Die Internationale Raumstation feiert ihr Jubiläum, während die Zukunft des milliardenschweren Projekts ungewiss ist.

Die Crew, die als erste die Internationale Raumstation ISS bewohnte: US-Astronaut Bill Shepherd (l-r) und die russischen Kosmonauten Juri Gidsenko und Sergej Krikaljow, heben die Daumen vor ihrer Sojus-Rakete. (Archivbild)
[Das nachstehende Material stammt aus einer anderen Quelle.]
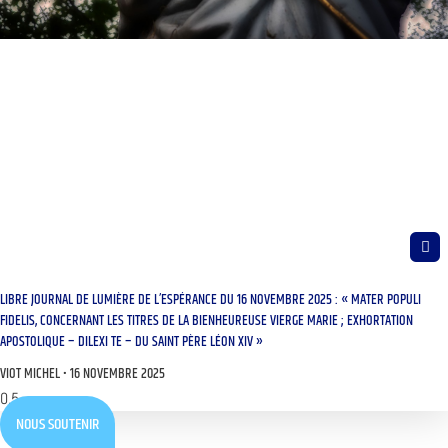
LIBRE JOURNAL DE LUMIÈRE DE L’ESPÉRANCE DU 16 NOVEMBRE 2025 : « MATER POPULI
FIDELIS, CONCERNANT LES TITRES DE LA BIENHEUREUSE VIERGE MARIE ; EXHORTATION
APOSTOLIQUE – DILEXI TE – DU SAINT PÈRE LÉON XIV »
VIOT MICHEL
16 NOVEMBRE 2025
NOUS SOUTENIR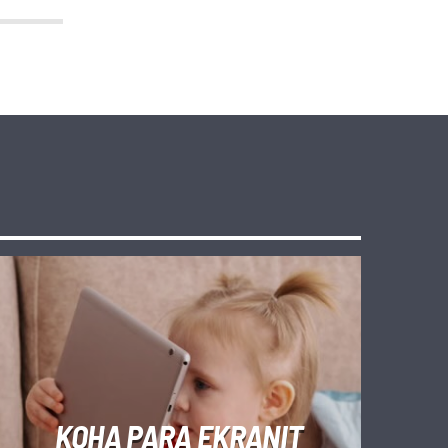
KOHA PARA EKRANIT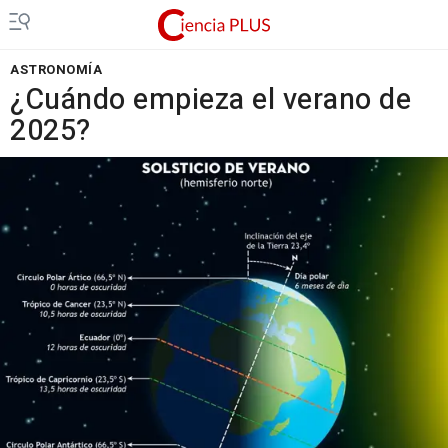
ASTRONOMÍA
¿Cuándo empieza el verano de
2025?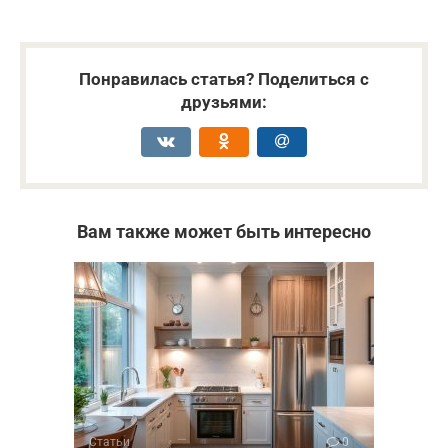
Понравилась статья? Поделиться с
друзьями:
Вам также может быть интересно
Статьи
0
Foto: REUTERS POOL/epa/dpa

Schon der Start machte die ersten Unterschiede deutlich. «Sehr neblig» sei es am Freitag (31. Oktober) vor genau 25 Jahren am Weltraumbahnhof Baikonur in Kasachstan gewesen, erinnerte sich William Shepherd später. «Es war ein Tag, an dem die Nasa nicht in den Weltraum gestartet wäre.» Die russische Raumfahrtbehörde Roskosmos entschied anders – und der damalige Astronaut der US-Raumfahrtbehörde Nasa, Shepherd, sowie seine zwei russischen Kosmonauten-Kollegen Juri Gidsenko und Sergej Krikaljow machten sich an Bord einer Sojus-Kapsel auf den Weg, um die erste Besatzung in der Geschichte der Internationalen Raumstation ISS zu werden. Mehr als vier Monate blieben sie auf der ISS.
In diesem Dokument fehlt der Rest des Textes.